This page may be updated with more tips as we go, so refer back to this page.

One problem related to performance is related to where to store a large database. You cannot store it in your home directory due to its size being too big (and accesses to it would be too slow here as well). You may have used /scratch/ in other courses, but reading large files over the network is slow.

Here are some suggestions (I recommend doing #4 and #2. Once you have created your db, switch to strategy #1):

  1. Save to local space (some information about using /local and /scratch):

    $ python createDB.py /local/me_and_pal/movie.db

    First you should create a subdirectory and set acls for you and your partner to access it:

    mkdir /local/me_and_pal
    easyfacl   # and follow prompts to enter user names and directory name

    PRO: this reduces run time about 20-fold (33 minutes down to 90 seconds for my python program)

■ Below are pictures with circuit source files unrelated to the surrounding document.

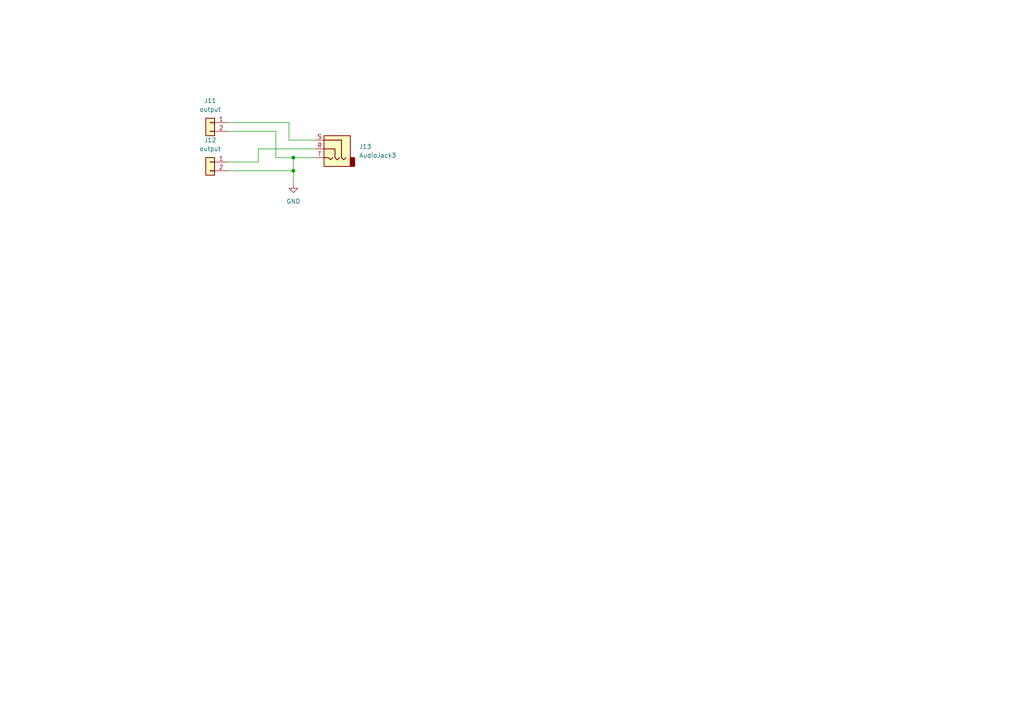
<source format=kicad_sch>
(kicad_sch (version 20211123) (generator eeschema)

  (uuid 8011c629-cd29-4fa8-8fd2-6976ece22059)

  (paper "A4")

  

  (junction (at 85.09 49.53) (diameter 0) (color 0 0 0 0)
    (uuid 99891a8c-1961-43b0-b32a-9c11b86c5840)
  )
  (junction (at 85.09 45.72) (diameter 0) (color 0 0 0 0)
    (uuid c249a893-a63e-42d8-81d8-12ce88a02dcf)
  )

  (wire (pts (xy 74.93 43.18) (xy 91.44 43.18))
    (stroke (width 0) (type default) (color 0 0 0 0))
    (uuid 02fb25b0-ec3a-4bb3-8f9b-b34fa3c504c9)
  )
  (wire (pts (xy 80.01 38.1) (xy 80.01 45.72))
    (stroke (width 0) (type default) (color 0 0 0 0))
    (uuid 07fe15fb-985a-4fac-a3f9-76e5fe941e94)
  )
  (wire (pts (xy 74.93 46.99) (xy 74.93 43.18))
    (stroke (width 0) (type default) (color 0 0 0 0))
    (uuid 1a27815e-0fa6-40e6-a698-5b53c6dc3f59)
  )
  (wire (pts (xy 80.01 45.72) (xy 85.09 45.72))
    (stroke (width 0) (type default) (color 0 0 0 0))
    (uuid 3338b12e-80c4-455b-b2e2-dd906da97de4)
  )
  (wire (pts (xy 91.44 45.72) (xy 85.09 45.72))
    (stroke (width 0) (type default) (color 0 0 0 0))
    (uuid 4fa7c892-ab78-4929-96f2-a73327ec08ff)
  )
  (wire (pts (xy 66.04 46.99) (xy 74.93 46.99))
    (stroke (width 0) (type default) (color 0 0 0 0))
    (uuid 54ccdbfc-dd51-4965-b679-1c6f9f9d763e)
  )
  (wire (pts (xy 83.82 35.56) (xy 66.04 35.56))
    (stroke (width 0) (type default) (color 0 0 0 0))
    (uuid 5f309d01-78cd-4cbf-8030-ca08aebe8277)
  )
  (wire (pts (xy 66.04 38.1) (xy 80.01 38.1))
    (stroke (width 0) (type default) (color 0 0 0 0))
    (uuid 679fb0ed-fbb2-43ff-b00b-887eeb70df2a)
  )
  (wire (pts (xy 85.09 49.53) (xy 85.09 53.34))
    (stroke (width 0) (type default) (color 0 0 0 0))
    (uuid 8033ea93-0d4e-44a1-8808-750b50b80c0c)
  )
  (wire (pts (xy 85.09 45.72) (xy 85.09 49.53))
    (stroke (width 0) (type default) (color 0 0 0 0))
    (uuid b3575890-0992-47df-a425-307481aeb8f2)
  )
  (wire (pts (xy 83.82 40.64) (xy 83.82 35.56))
    (stroke (width 0) (type default) (color 0 0 0 0))
    (uuid d277be80-6e3d-4ffb-950f-7614026a708c)
  )
  (wire (pts (xy 91.44 40.64) (xy 83.82 40.64))
    (stroke (width 0) (type default) (color 0 0 0 0))
    (uuid d8a0468e-dc72-4a5a-b9c1-f154d004c44f)
  )
  (wire (pts (xy 66.04 49.53) (xy 85.09 49.53))
    (stroke (width 0) (type default) (color 0 0 0 0))
    (uuid f34d61f7-2d34-4227-966b-329ccc4a7b48)
  )

  (symbol (lib_id "power:GND") (at 85.09 53.34 0) (unit 1)
    (in_bom yes) (on_board yes) (fields_autoplaced)
    (uuid 56025c24-aefa-4ce1-946f-bae3330008cf)
    (property "Reference" "#PWR027" (id 0) (at 85.09 59.69 0)
      (effects (font (size 1.27 1.27)) hide)
    )
    (property "Value" "GND" (id 1) (at 85.09 58.42 0))
    (property "Footprint" "" (id 2) (at 85.09 53.34 0)
      (effects (font (size 1.27 1.27)) hide)
    )
    (property "Datasheet" "" (id 3) (at 85.09 53.34 0)
      (effects (font (size 1.27 1.27)) hide)
    )
    (pin "1" (uuid 24fc19b6-8cd3-47d4-aba1-e623af3dc92d))
  )

  (symbol (lib_id "Connector:AudioJack3") (at 96.52 43.18 0) (mirror y) (unit 1)
    (in_bom yes) (on_board yes) (fields_autoplaced)
    (uuid 9b0d7c34-4241-4bd5-b036-9b2802df1c07)
    (property "Reference" "J13" (id 0) (at 104.14 42.5449 0)
      (effects (font (size 1.27 1.27)) (justify right))
    )
    (property "Value" "AudioJack3" (id 1) (at 104.14 45.0849 0)
      (effects (font (size 1.27 1.27)) (justify right))
    )
    (property "Footprint" "Connector_Audio:Jack_6.35mm_Neutrik_NMJ6HHD2_Horizontal" (id 2) (at 96.52 43.18 0)
      (effects (font (size 1.27 1.27)) hide)
    )
    (property "Datasheet" "~" (id 3) (at 96.52 43.18 0)
      (effects (font (size 1.27 1.27)) hide)
    )
    (pin "R" (uuid 7a762424-e8be-4d9e-877a-666e154795fb))
    (pin "S" (uuid 9d8d76da-e46f-47de-a3e6-bed445826d45))
    (pin "T" (uuid 2b5a36db-44a1-4f90-80a4-e92b847c2fa4))
  )

  (symbol (lib_id "Connector_Generic:Conn_01x02") (at 60.96 35.56 0) (mirror y) (unit 1)
    (in_bom yes) (on_board yes) (fields_autoplaced)
    (uuid a6f7ca9d-7a62-4761-b2a2-128e88321681)
    (property "Reference" "J11" (id 0) (at 60.96 29.21 0))
    (property "Value" "output" (id 1) (at 60.96 31.75 0))
    (property "Footprint" "spdf1626_lib:PinHeader_1x02_P2.54mm" (id 2) (at 60.96 35.56 0)
      (effects (font (size 1.27 1.27)) hide)
    )
    (property "Datasheet" "~" (id 3) (at 60.96 35.56 0)
      (effects (font (size 1.27 1.27)) hide)
    )
    (pin "1" (uuid 76052f18-38c7-40e6-b109-f3a1e45be921))
    (pin "2" (uuid 9c3869ad-9bd3-4e56-8bc4-a8d3fbef3c6b))
  )

  (symbol (lib_id "Connector_Generic:Conn_01x02") (at 60.96 46.99 0) (mirror y) (unit 1)
    (in_bom yes) (on_board yes) (fields_autoplaced)
    (uuid d49b9f50-0f44-44f1-b840-39edc8eb8e13)
    (property "Reference" "J12" (id 0) (at 60.96 40.64 0))
    (property "Value" "output" (id 1) (at 60.96 43.18 0))
    (property "Footprint" "spdf1626_lib:PinHeader_1x02_P2.54mm" (id 2) (at 60.96 46.99 0)
      (effects (font (size 1.27 1.27)) hide)
    )
    (property "Datasheet" "~" (id 3) (at 60.96 46.99 0)
      (effects (font (size 1.27 1.27)) hide)
    )
    (pin "1" (uuid 11c59853-ed0e-4d62-9c7a-47da0e3b4046))
    (pin "2" (uuid b6d32aff-3c4d-4281-898f-23401cdc4208))
  )
)

</source>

    CON #1: /local is the hard drive for a particular machine. If you log in to a different machine, you can’t get to the data. The work around is to remember your machine and ssh to it every time.
    Or, move the file after creation which takes a few seconds. While annoying, you only need to do this once after you get createDB.py working:

    $ mv /local/me_and_pal/movie.db  /scratch/me/movie.db

    You can also use scp to copy from one machine’s /local to another:

    # from cumin, cp movie.db in paprika's /local into cumin's /local
    [cumin] $ scp soni@paprika:/local/me_and_pal/movie.db/ /local/me_and_pal/ /local/me_and_pal/

    CON #2: if you are debugging you may accidentally leave some big files all over machines in the CS department. Be sure to clean up the /local disk if your file creation doesn’t finish completely

  2. Use an in-memory database just for debugging, then write to disk once you have createDB.py working. This gives the same speed-ups as #1 without leaving files on a bunch of disks. To use in memory, create a DB connection as follows:

    connection = sqlite3.connect(":memory:")
  3. If you really want to get fancy, look into using transactions (changed isolation level to "DEFERRED", wrap "BEGIN TRANSACTION" and a commit() statement around your inserts). Also, execute "PRAGMA synchronous=OFF" to reduce the concurrency frequency. These gave me 2x speed-up.

  4. insert values for a table using executeMany. There are examples of this on the links provided on the lab write-up.